Op een gekke plek aan de Dodekattenkippenweg, deels in het bos, woonde eens een kunstenaar. Hij opende een snackbar die hij zelf in elkaar had geknutseld, met bomen die midden in het restaurant naar boven rezen, dwars door het dak, en keukens voor koks onder de anderhalve meter. Hij is dood, inmiddels, maar zijn restaurant leeft door als je het mij vraagt, vol ongedierte, boze geesten en de occasionele drugsgebruiker die er met gevaar voor eigen leven onderdak vindt omdat het gebouw niet persé aan de normen voldoet.
De ‘Snack’, zoals het hier in de volksmond heet, ligt vol met schatten: Grote houten kisten, fotolijsten, gaas, vreemde meubelen, borden, kopjes, smerig en deels vergaan maar vol potentieel (eveneens aanwezig: stapels papieren van de gemeente om de man uit te zetten, porno-DVD’s en net een beetje enge schilderijen van vrouwengezichten).

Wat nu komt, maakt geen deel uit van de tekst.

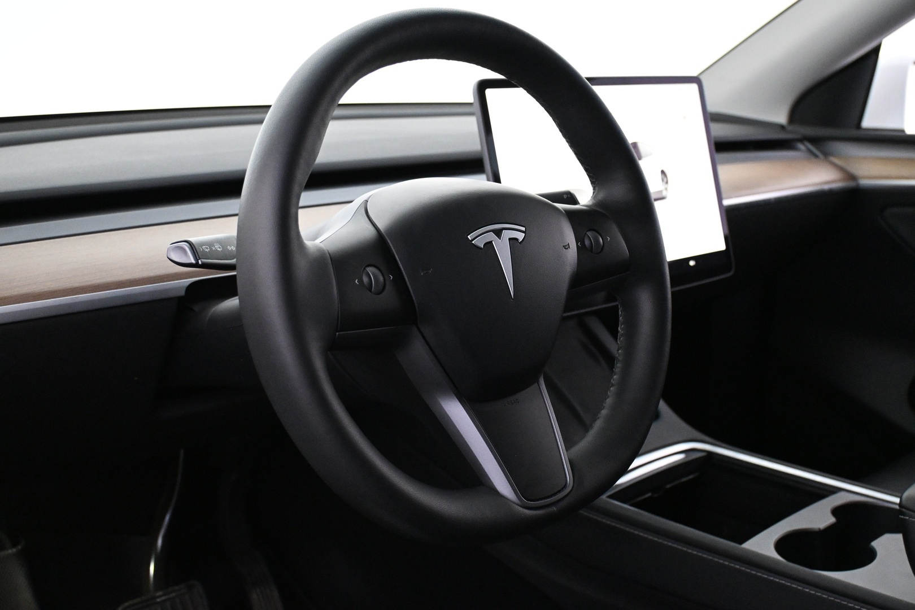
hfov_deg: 49.6
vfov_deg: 34.2
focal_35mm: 39
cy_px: 305
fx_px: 991
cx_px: 458
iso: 4000
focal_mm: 26
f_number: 4.5
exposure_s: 1/50
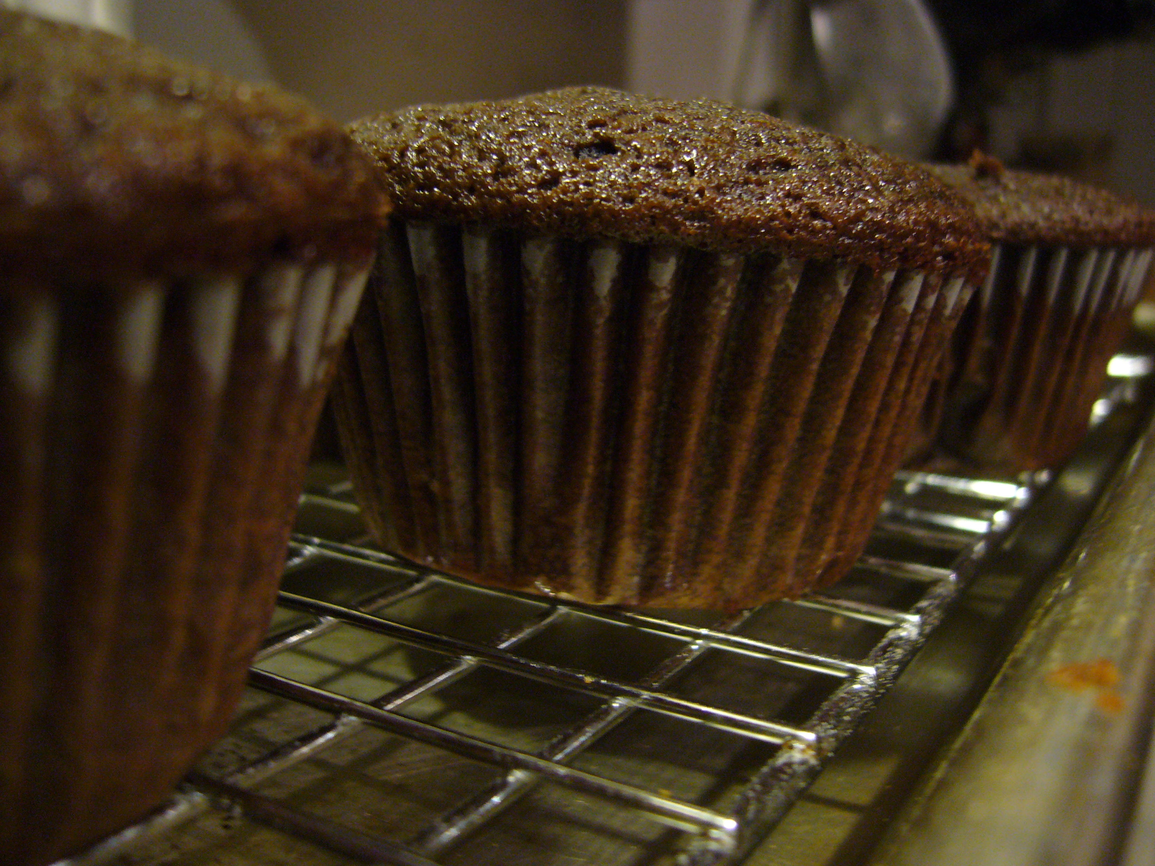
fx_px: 1168
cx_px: 578
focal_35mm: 35
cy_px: 433
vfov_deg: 40.7
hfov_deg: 52.6
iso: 200
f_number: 2.8
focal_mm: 5.8
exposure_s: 1/8
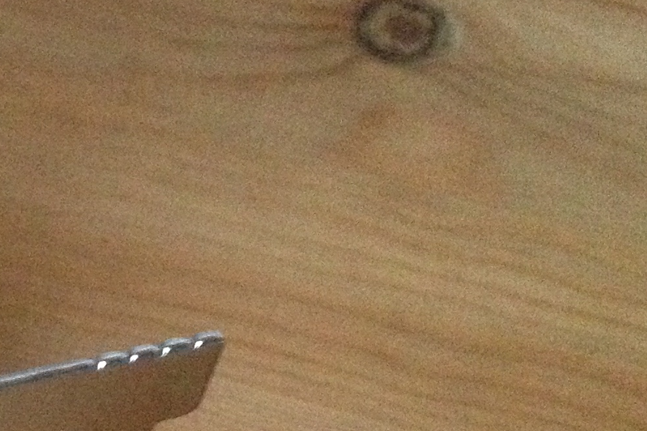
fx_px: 2156
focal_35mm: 120
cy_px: 436
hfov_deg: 15.7
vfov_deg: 11.3
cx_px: -312
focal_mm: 4.28
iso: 800
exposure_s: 1/15
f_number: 2.4
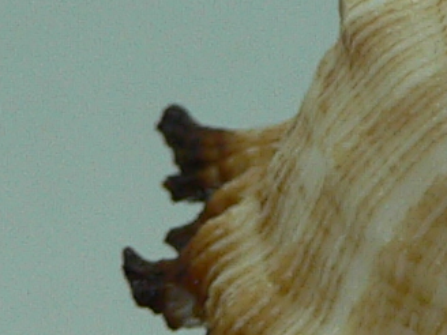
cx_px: 600
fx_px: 2776
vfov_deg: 6.9
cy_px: 289
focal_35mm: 215
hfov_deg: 9.0
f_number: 2.8
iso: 80
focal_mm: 4.6
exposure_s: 1/60
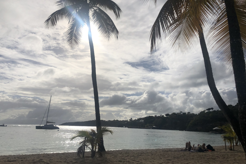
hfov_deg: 61.9
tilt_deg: +12.0
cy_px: 85
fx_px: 205
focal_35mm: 30
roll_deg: -0.8
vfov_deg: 43.6
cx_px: 120
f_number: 1.8
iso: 25
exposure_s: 1/24390
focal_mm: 4
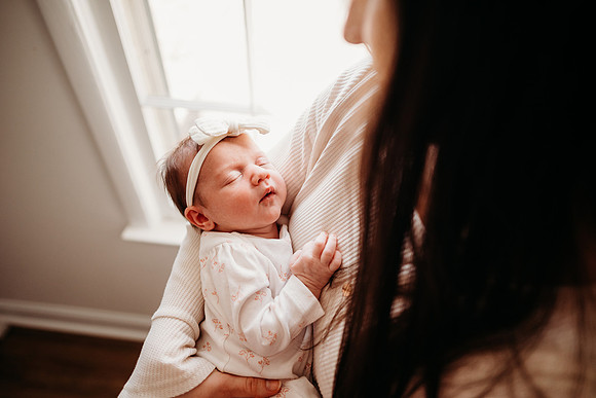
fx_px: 397
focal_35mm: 24
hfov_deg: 73.7
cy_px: 199
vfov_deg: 53.2
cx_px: 298
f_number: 1.8
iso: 640
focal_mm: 24
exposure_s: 1/500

Fieke heeft zo’n fotolijst vandaag voorzien van nieuw leven met een tropische vlinder. De buren hebben drie lege schilderdoeken opgedoken en mij de opdracht gegeven om een olifant te schilderen. Op het tweede doek komt een marmot of een Chamois en voor het derde mag Tigrou model staan. Er staat een grote houten regenton op bloemen te wachten en een verroeste racefiets op heel veel liefde. Alle projecten die volgen zullen uiteraard hier worden weergegeven, we zitten op zijn minst nog twee weken opgesloten en zijn de Snack dankbaar voor al het onvoorziene vermaak.